Full-year and Q4 print revenue down for HP
Thursday, November 26, 2020
HP Inc’s sales in its Printing division and its overall revenue both showed declines in Q4 and for the full-year.
The manufacturer recorded total sales of $56.6bn (£42.4bn) for the 12-month period ended 31 October 2020, down 3.6% from $58.8bn a year earlier. For the three-month Q4 period its revenue was down by 1%, from $15.4bn to $15.3bn.
Revenue in the firm’s printing division dropped from $20.1bn to $17.6bn for the full-year, and from $4.98bn to $4.83bn in Q4. The Q4 operating margin for the segment, which comprises supplies, commercial hardware and consumer hardware, was 14.8%.
HP’s Personal Systems division, which comprises workstations, notebooks and desktops, saw net revenue effectively flat year-on-year in Q4 at $10.4bn, but up by 1% for the full year, where revenue in the division climbed from $38.7bn to $39bn.
Printing segment profits fell by 8.2%, from $777m in Q4 2019 to $713m, while profits in Personal Systems dropped by 5%, from $556m to $528m.
The largest amount of sales in the Printing division was contributed by Supplies, which saw year-on-year revenue drop in Q4 by 1% from $3.16bn to $3.13bn.
Commercial hardware sales fell by 22% year-on-year, from $1.18bn to $923m in Q4, while consumer hardware climbed by 21%, from $640m to $772m.
For the full-year, Printing segment profits fell by 22%, from $3.2bn to $2.5bn, while profits in Personal Systems climbed by 22%, from $1.9bn to $2.3bn.
The largest amount of sales in the Printing division was again contributed by Supplies, which saw a year-on-year revenue decline of 10%, from $12.9bn to $11.6bn.
Commercial hardware sales for the full-year dropped by 23%, from $4.6bn to $3.5bn, while consumer hardware was down by 1% on last year, from $2.53bn to $2.52bn.

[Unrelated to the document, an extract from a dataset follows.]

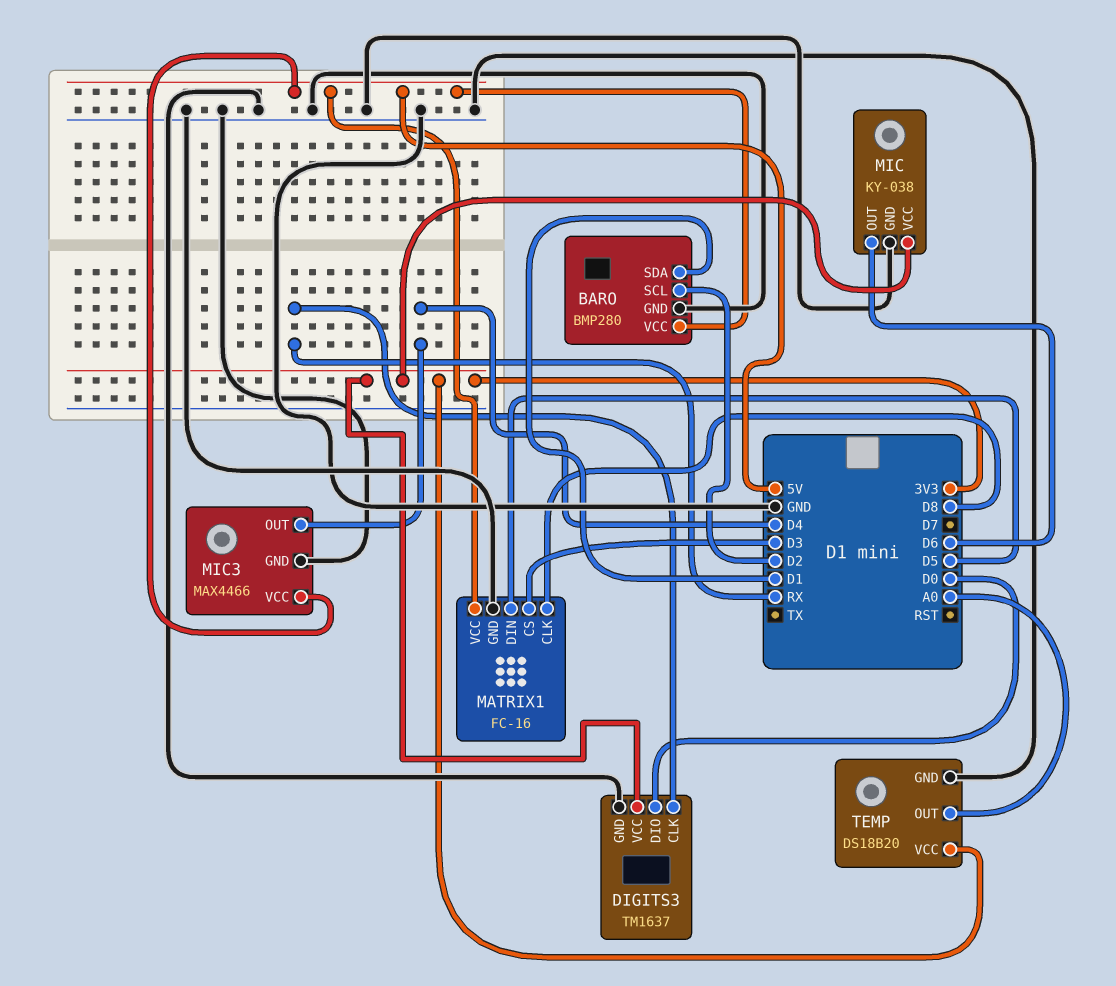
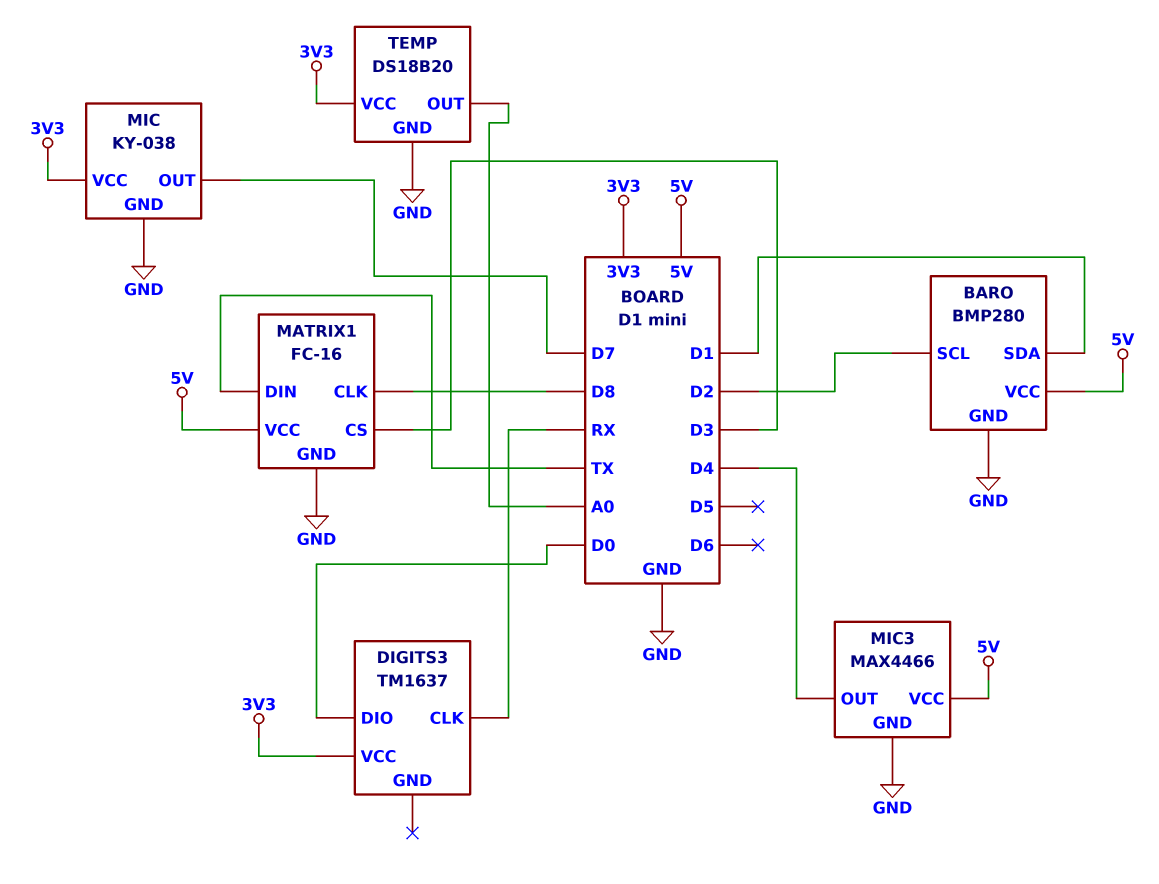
DIGITS3 pin GND: GND -> none
MATRIX1 pin DIN: D5 -> TX
MIC pin OUT: D6 -> D7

The company’s Q4 net earnings were up from $388m, or 26 cents per share a year ago, to $668m, or 50 cents per share. For the full year they dropped from $3.15bn, or $2.08 per share, to $2.84bn, or $2.01 per share.
In a webcast held following the publication of the results on Tuesday (24 August), HP president and chief executive Enrique Lores said: “Looking at our performance, two themes stand out that are consistent across both print and personal systems. HP’s broad and differentiated portfolio and leadership across consumer and commercial markets makes our company more resilient across business cycles.
“And secondly, our operational execution including our disciplined pricing, strategy cost reductions, and supply chain agility help us navigate in a very dynamic environment.
“Underpinning it all is a purpose-driven culture built on strong corporate values. Our founders used to say that the greatest competitive advantage is doing the right thing at the worst time.
“And our teams have lived up to this idea through a tremendously difficult year, consistently stepping up to do the right things for our business, our customers and our communities around the world. This is who we are as a company, and I could not be more proud.”
Turning to the print division, he added “we delivered a strong quarter relative to the market conditions”.
“Covid-related effects on both supply and demand have continued to impact our printing results. From a demand perspective, ongoing demand for consumers’ hardware and supplies combined with disciplined pricing substantially offset the declines in commercial print.”
HP returned $4.1bn to shareholders in the form of share repurchases and dividends for the full-year.